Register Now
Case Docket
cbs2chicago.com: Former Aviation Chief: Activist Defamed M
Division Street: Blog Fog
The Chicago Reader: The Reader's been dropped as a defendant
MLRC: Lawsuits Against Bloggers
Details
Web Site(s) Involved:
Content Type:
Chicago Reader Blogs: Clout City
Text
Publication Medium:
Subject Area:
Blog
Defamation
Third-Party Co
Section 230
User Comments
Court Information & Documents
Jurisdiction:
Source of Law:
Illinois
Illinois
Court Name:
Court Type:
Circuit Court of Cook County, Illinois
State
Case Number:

**Written task:** Using the material above, restate each entry exactly as it stands.

**Answer box:**
Register Now
Case Docket
cbs2chicago.com: Former Aviation Chief: Activist Defamed M
Division Street: Blog Fog
The Chicago Reader: The Reader's been dropped as a defendant
MLRC: Lawsuits Against Bloggers
Details
Web Site(s) Involved:
Content Type:
Chicago Reader Blogs: Clout City
Text
Publication Medium:
Subject Area:
Blog
Defamation
Third-Party Co
Section 230
User Comments
Court Information & Documents
Jurisdiction:
Source of Law:
Illinois
Illinois
Court Name:
Court Type:
Circuit Court of Cook County, Illinois
State
Case Number:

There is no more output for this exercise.